Why Coronavirus Seems to Be Striking More Adults Than Kids
by Jamie DucharmeMore than 8,000 people worldwide have been infected, and 171 have been killed, by a novel coronavirus that originated in Wuhan, China last month. But early research out of Wuhan suggests one group has been largely spared by the contagious disease: young children.
A paper published in the New England Journal of Medicine on Thursday analyzed characteristics of 425 of the first people in Wuhan infected by the virus known as 2019-nCoV and found that none were younger than 15. The median age of patients was 59, and, at least as of mid-January, the youngest person to die from the disease was 36.
Though there are not good data to show how many children have been infected as the virus spread beyond those first 425 patients, it’s certain that that number is no longer zero: a nine-month-old baby in Beijing is the youngest known patient, according to city health authorities. Even still, the early patient characteristics reported in NEJM provides clues about who the virus is, or is not, infecting.
It also provides another point of comparison to fellow coronavirus severe acute respiratory syndrome, or SARS, says Dr. Mark Denison, a pediatric infectious disease specialist at Vanderbilt University School of Medicine. SARS was “dramatically less common” among children than adults during the outbreak that began in China around 2003, and Denison says kids younger than 13 reported much less severe symptoms than older patients.
It’s possible that, due to some quirk of biology, children are simply less susceptible than adults to 2019-nCoV infection; their cells may be less hospitable to the virus, making it more difficult for 2019-nCoV to replicate and jump to other people, Denison says. The NEJM authors write that kids may be getting the virus but showing milder symptoms than adults, making them less likely to seek medical care and thus excluding them from research and case counts.

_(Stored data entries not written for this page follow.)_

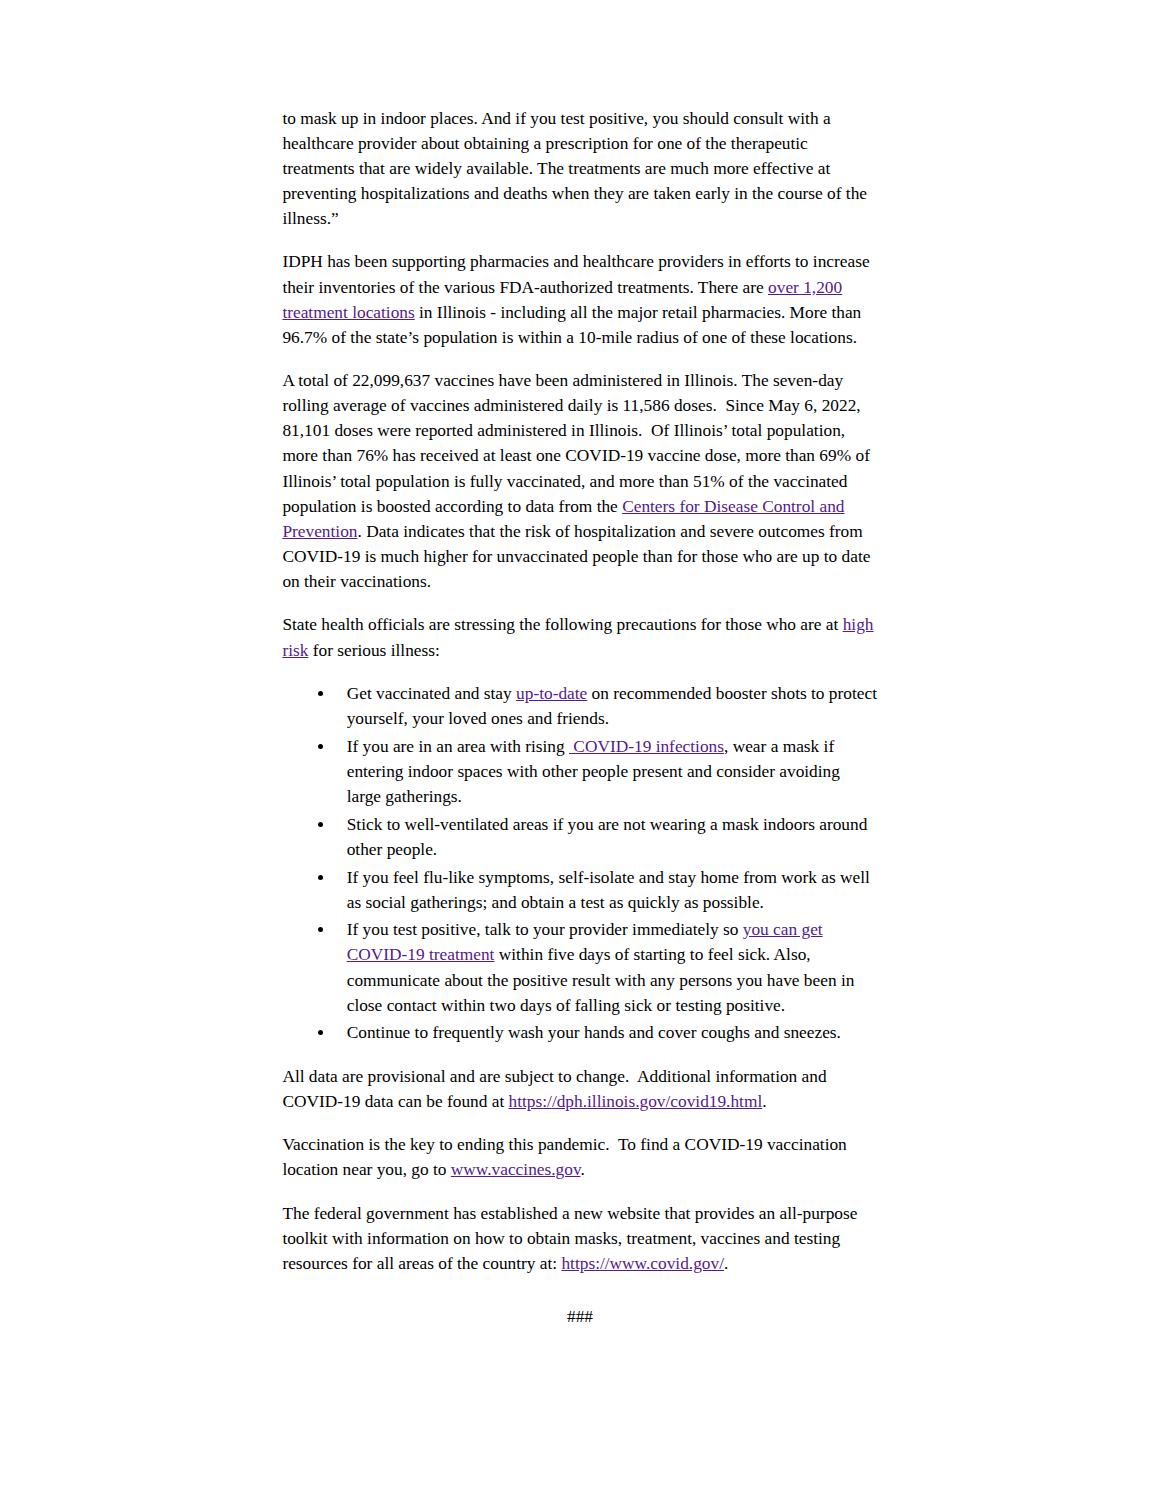to mask up in indoor places. And if you test positive, you should consult with a healthcare provider about obtaining a prescription for one of the therapeutic treatments that are widely available. The treatments are much more effective at preventing hospitalizations and deaths when they are taken early in the course of the illness.”
IDPH has been supporting pharmacies and healthcare providers in efforts to increase their inventories of the various FDA-authorized treatments. There are over 1,200 treatment locations in Illinois - including all the major retail pharmacies. More than 96.7% of the state’s population is within a 10-mile radius of one of these locations.
A total of 22,099,637 vaccines have been administered in Illinois. The seven-day rolling average of vaccines administered daily is 11,586 doses. Since May 6, 2022, 81,101 doses were reported administered in Illinois. Of Illinois’ total population, more than 76% has received at least one COVID-19 vaccine dose, more than 69% of Illinois’ total population is fully vaccinated, and more than 51% of the vaccinated population is boosted according to data from the Centers for Disease Control and Prevention. Data indicates that the risk of hospitalization and severe outcomes from COVID-19 is much higher for unvaccinated people than for those who are up to date on their vaccinations.
State health officials are stressing the following precautions for those who are at high risk for serious illness:
Get vaccinated and stay up-to-date on recommended booster shots to protect yourself, your loved ones and friends.
If you are in an area with rising COVID-19 infections, wear a mask if entering indoor spaces with other people present and consider avoiding large gatherings.
Stick to well-ventilated areas if you are not wearing a mask indoors around other people.
If you feel flu-like symptoms, self-isolate and stay home from work as well as social gatherings; and obtain a test as quickly as possible.
If you test positive, talk to your provider immediately so you can get COVID-19 treatment within five days of starting to feel sick. Also, communicate about the positive result with any persons you have been in close contact within two days of falling sick or testing positive.
Continue to frequently wash your hands and cover coughs and sneezes.
All data are provisional and are subject to change. Additional information and COVID-19 data can be found at https://dph.illinois.gov/covid19.html.
Vaccination is the key to ending this pandemic. To find a COVID-19 vaccination location near you, go to www.vaccines.gov.
The federal government has established a new website that provides an all-purpose toolkit with information on how to obtain masks, treatment, vaccines and testing resources for all areas of the country at: https://www.covid.gov/.
###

Denison says that tracks with the behavior of many other viral illnesses. “Evolutionarily, we’re designed to be exposed to these things as kids, and then we have broad-based immunity,” he says. “Get it now while you’re more likely to survive, and then you won’t get it later.”
Take the seasonal flu, for example. Plenty of kids in the U.S. get the influenza virus each year, but far fewer children than adults die from the disease. During the 2018-2019 season, for example, an estimated 7.6 million kids ages five to 17 got the flu, but only 211 died, for a mortality rate of 0.002%. By contrast, an estimated 11.9 million adults 18 to 49 got the flu, but 2,450 died—a mortality rate of 0.02%.

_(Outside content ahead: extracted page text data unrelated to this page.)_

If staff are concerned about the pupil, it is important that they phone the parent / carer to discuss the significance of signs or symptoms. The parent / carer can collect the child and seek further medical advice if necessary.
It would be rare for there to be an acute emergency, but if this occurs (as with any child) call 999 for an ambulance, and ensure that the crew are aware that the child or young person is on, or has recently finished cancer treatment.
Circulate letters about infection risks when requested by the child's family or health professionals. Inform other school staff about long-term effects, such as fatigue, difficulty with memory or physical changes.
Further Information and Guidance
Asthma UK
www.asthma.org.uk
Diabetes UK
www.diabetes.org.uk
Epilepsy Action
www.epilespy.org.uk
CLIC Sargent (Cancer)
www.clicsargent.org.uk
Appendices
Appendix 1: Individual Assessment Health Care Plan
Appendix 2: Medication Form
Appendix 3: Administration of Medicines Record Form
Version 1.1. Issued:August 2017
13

Dr. Sharon Nachman, a pediatric infectious disease specialist at Stony Brook Children’s Hospital, in Stony Brook, N.Y., adds that children’s environments may help them. Kids may see more common coronaviruses—a class of viruses that includes some that can cause the common cold—than adults do, potentially giving them a certain amount of umbrella immunity. “They’re in school and daycare; they’re in a milieu of infectious diseases,” Nachman says. “Maybe there’s some immunity from coronaviruses that [they develop, but] doesn’t last lifelong.”
Kids are also often plain healthier than adults, Nachman says. “If you’re well and you get an illness, you often do better than if you have” other underlying conditions, she says. Children may also be more up-to-date on their vaccinations, sparing them secondary infections that can often come along with an illness and bring about complications.

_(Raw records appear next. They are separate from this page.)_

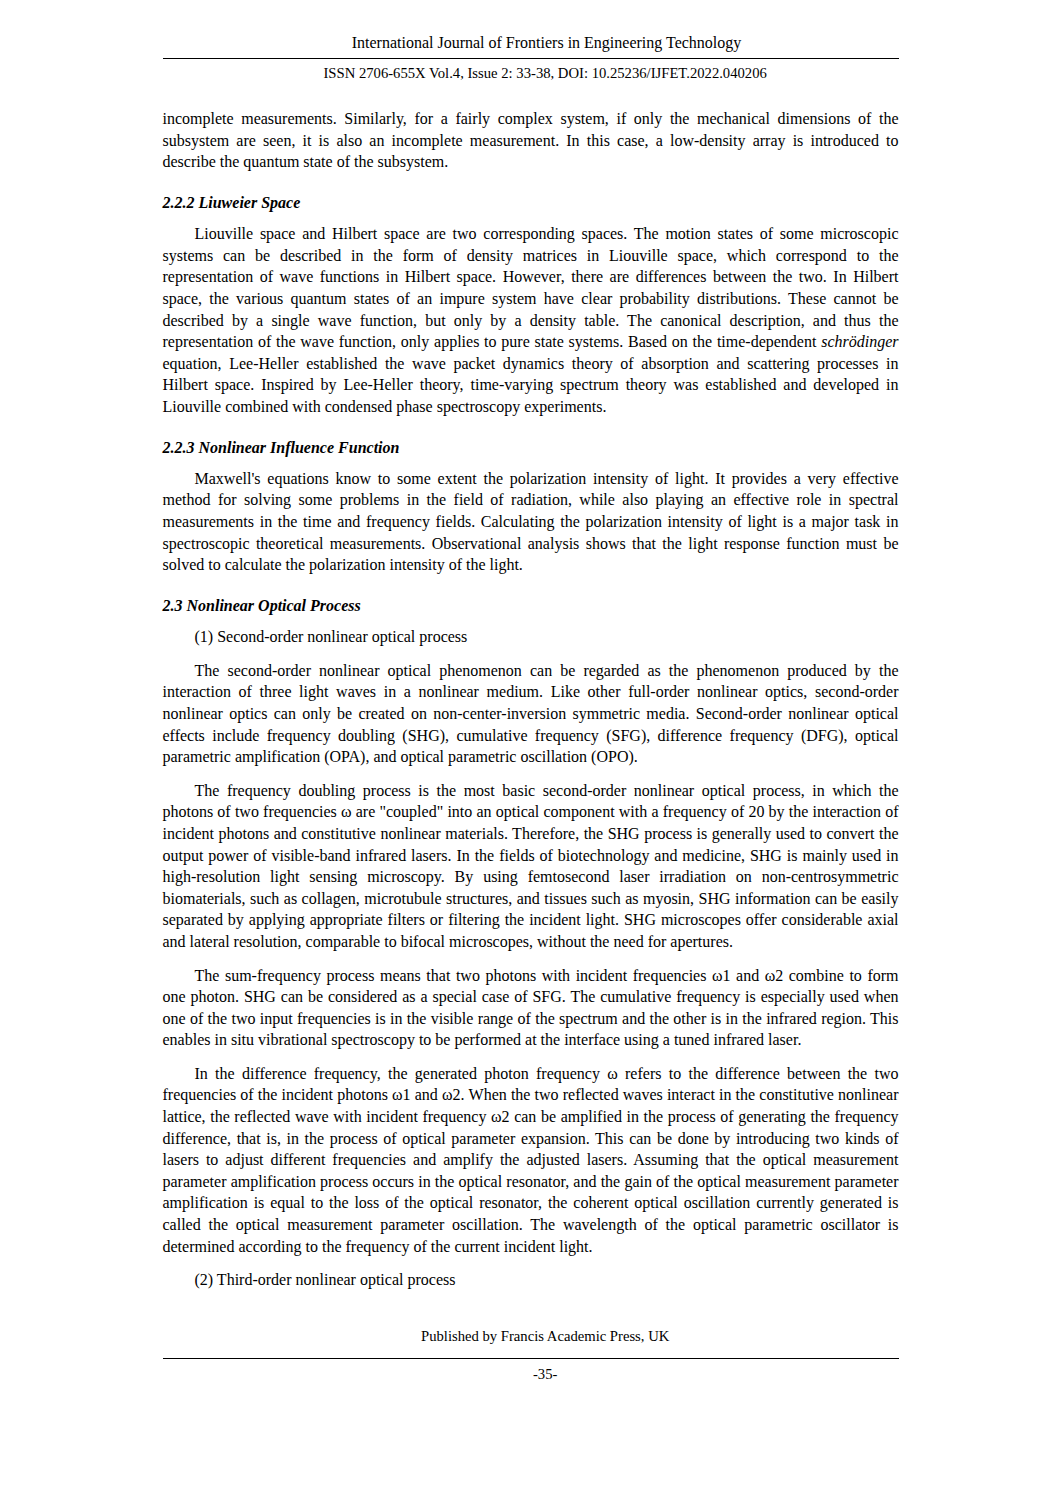International Journal of Frontiers in Engineering Technology
ISSN 2706-655X Vol.4, Issue 2: 33-38, DOI: 10.25236/IJFET.2022.040206
incomplete measurements. Similarly, for a fairly complex system, if only the mechanical dimensions of the subsystem are seen, it is also an incomplete measurement. In this case, a low-density array is introduced to describe the quantum state of the subsystem.
2.2.2 Liuweier Space
Liouville space and Hilbert space are two corresponding spaces. The motion states of some microscopic systems can be described in the form of density matrices in Liouville space, which correspond to the representation of wave functions in Hilbert space. However, there are differences between the two. In Hilbert space, the various quantum states of an impure system have clear probability distributions. These cannot be described by a single wave function, but only by a density table. The canonical description, and thus the representation of the wave function, only applies to pure state systems. Based on the time-dependent schrödinger equation, Lee-Heller established the wave packet dynamics theory of absorption and scattering processes in Hilbert space. Inspired by Lee-Heller theory, time-varying spectrum theory was established and developed in Liouville combined with condensed phase spectroscopy experiments.
2.2.3 Nonlinear Influence Function
Maxwell's equations know to some extent the polarization intensity of light. It provides a very effective method for solving some problems in the field of radiation, while also playing an effective role in spectral measurements in the time and frequency fields. Calculating the polarization intensity of light is a major task in spectroscopic theoretical measurements. Observational analysis shows that the light response function must be solved to calculate the polarization intensity of the light.
2.3 Nonlinear Optical Process
(1) Second-order nonlinear optical process
The second-order nonlinear optical phenomenon can be regarded as the phenomenon produced by the interaction of three light waves in a nonlinear medium. Like other full-order nonlinear optics, second-order nonlinear optics can only be created on non-center-inversion symmetric media. Second-order nonlinear optical effects include frequency doubling (SHG), cumulative frequency (SFG), difference frequency (DFG), optical parametric amplification (OPA), and optical parametric oscillation (OPO).
The frequency doubling process is the most basic second-order nonlinear optical process, in which the photons of two frequencies ω are "coupled" into an optical component with a frequency of 20 by the interaction of incident photons and constitutive nonlinear materials. Therefore, the SHG process is generally used to convert the output power of visible-band infrared lasers. In the fields of biotechnology and medicine, SHG is mainly used in high-resolution light sensing microscopy. By using femtosecond laser irradiation on non-centrosymmetric biomaterials, such as collagen, microtubule structures, and tissues such as myosin, SHG information can be easily separated by applying appropriate filters or filtering the incident light. SHG microscopes offer considerable axial and lateral resolution, comparable to bifocal microscopes, without the need for apertures.
The sum-frequency process means that two photons with incident frequencies ω1 and ω2 combine to form one photon. SHG can be considered as a special case of SFG. The cumulative frequency is especially used when one of the two input frequencies is in the visible range of the spectrum and the other is in the infrared region. This enables in situ vibrational spectroscopy to be performed at the interface using a tuned infrared laser.
In the difference frequency, the generated photon frequency ω refers to the difference between the two frequencies of the incident photons ω1 and ω2. When the two reflected waves interact in the constitutive nonlinear lattice, the reflected wave with incident frequency ω2 can be amplified in the process of generating the frequency difference, that is, in the process of optical parameter expansion. This can be done by introducing two kinds of lasers to adjust different frequencies and amplify the adjusted lasers. Assuming that the optical measurement parameter amplification process occurs in the optical resonator, and the gain of the optical measurement parameter amplification is equal to the loss of the optical resonator, the coherent optical oscillation currently generated is called the optical measurement parameter oscillation. The wavelength of the optical parametric oscillator is determined according to the frequency of the current incident light.
(2) Third-order nonlinear optical process
Published by Francis Academic Press, UK
-35-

Still, Denison cautions that these are just theories at this point, and “do not mean that children can’t get infected and they can’t transmit infection.”
Nachman adds that routine behaviors can help keep populations healthy, regardless of the disease in question. “Good hand-washing helps. Staying healthy and eating healthy will also help,” she says. “The things we take for granted actually do work. It doesn’t matter what the virus is. The routine things work.”